- TASK A: In the article on a possible PDP-BJP alliance, repeat everything from "It has been" down to "PDP's preferred route.".
- TASK B: Condense the paragraph of the article on a possible PDP-BJP alliance that begins "In an 87-member assembly" into a short bulleted list that keeps its main facts.

- EXTRACT PROVIDED:
---+---
This Article is From Jan 02, 2015

PDP-BJP Alliance Could Create Dangerous Vacuum

Srinagar: (Nazir Masoodi is NDTV's Srinagar Bureau Chief)

It has been 11 days since the results of Jammu and Kashmir's election were declared.   Without a decisive mandate, parties are still busy talking to each other about possible combinations to form a government.  

The PDP, headed by Mufti Mohammmad Sayeed won the most seats, and therefore its options are abundant, but each potential alliance is weighed down by problems. Though the party made its choice obvious - it strongly suggested it wants to partner with the BJP - the unconditional support offered by the Congress and Omar Abdullah's National Conference has actually put roadblocks in the PDP's preferred route.

The PDP has said it would like an agreement with the BJP if it follows the line taken by former Prime Minister Atal Bihari Vajpayee, who had supported the PDP agenda, which was seen as pro separatists, at least in tone and tenor.  

In an 87-member assembly, PDP's tally is 28 - its best ever performance since the party was launched 15 years ago. The BJP has won 25 seats, mainly from Jammu's Hindu heartland. On the face of it, the alliance between these two parties seems to be the only way out, not just to represent the people divided along communal and regional lines, but also to ensure a numerically-strong and stable government that enjoys a strong backing from a friendly Centre.

Such an alliance becomes especially crucial because of the mammoth task ahead for the state government in reconstructing Srinagar and other parts that were hit with pulverizing force by floods in September. There's also the urgent need to check growing unemployment, which will depend heavily on generous assistance for the cash-starved state from Prime Minister Modi's government.
---+---
- GIVEN INFORMATION:

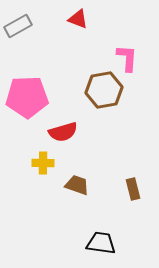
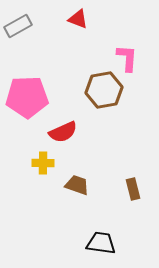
red semicircle: rotated 8 degrees counterclockwise
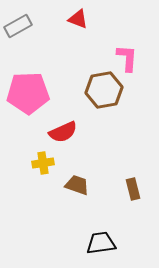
pink pentagon: moved 1 px right, 4 px up
yellow cross: rotated 10 degrees counterclockwise
black trapezoid: rotated 16 degrees counterclockwise
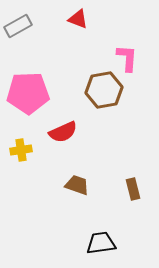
yellow cross: moved 22 px left, 13 px up
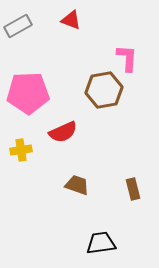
red triangle: moved 7 px left, 1 px down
---+---
- WRITTEN REPLY A:
It has been 11 days since the results of Jammu and Kashmir's election were declared.   Without a decisive mandate, parties are still busy talking to each other about possible combinations to form a government.  

The PDP, headed by Mufti Mohammmad Sayeed won the most seats, and therefore its options are abundant, but each potential alliance is weighed down by problems. Though the party made its choice obvious - it strongly suggested it wants to partner with the BJP - the unconditional support offered by the Congress and Omar Abdullah's National Conference has actually put roadblocks in the PDP's preferred route.

- WRITTEN REPLY B:
- The assembly has 87 members.
- The PDP won 28 seats, its best result in the 15 years since the party was launched.
- The BJP won 25 seats, mainly from Jammu's Hindu heartland.
- An alliance between the two appears to be the only way out. It would represent people divided along communal and regional lines and would give a numerically strong, stable government backed by a friendly Centre.